## WHAT YOU SHOULD DO
Please repeat exactly the line containing "left eye: (512, 250)" and each line after it in the records below, through the last.

DATA RECORDS Block Start

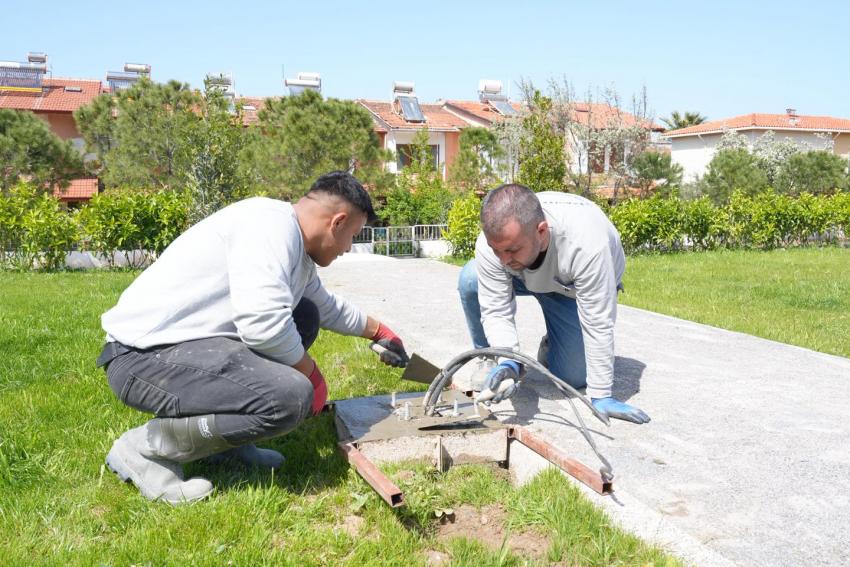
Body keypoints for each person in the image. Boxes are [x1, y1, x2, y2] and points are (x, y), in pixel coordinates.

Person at [97, 171, 409, 504]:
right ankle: (145, 449)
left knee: (305, 315)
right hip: (140, 359)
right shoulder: (269, 227)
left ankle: (223, 444)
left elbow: (325, 306)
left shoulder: (294, 245)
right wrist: (312, 376)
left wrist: (377, 331)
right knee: (290, 396)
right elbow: (263, 323)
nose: (349, 248)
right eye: (353, 236)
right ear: (338, 221)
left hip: (179, 349)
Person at [457, 183, 650, 424]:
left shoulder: (586, 242)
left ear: (541, 231)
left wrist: (601, 395)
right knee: (470, 277)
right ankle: (488, 358)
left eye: (512, 250)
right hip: (525, 276)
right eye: (497, 250)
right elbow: (496, 309)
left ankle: (554, 344)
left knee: (573, 377)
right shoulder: (496, 245)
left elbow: (598, 321)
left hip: (571, 290)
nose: (504, 259)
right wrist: (507, 361)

DATA RECORDS Block End

## ANSWER TO THE EXERCISE
left eye: (512, 250)
right hip: (525, 276)
right eye: (497, 250)
right elbow: (496, 309)
left ankle: (554, 344)
left knee: (573, 377)
right shoulder: (496, 245)
left elbow: (598, 321)
left hip: (571, 290)
nose: (504, 259)
right wrist: (507, 361)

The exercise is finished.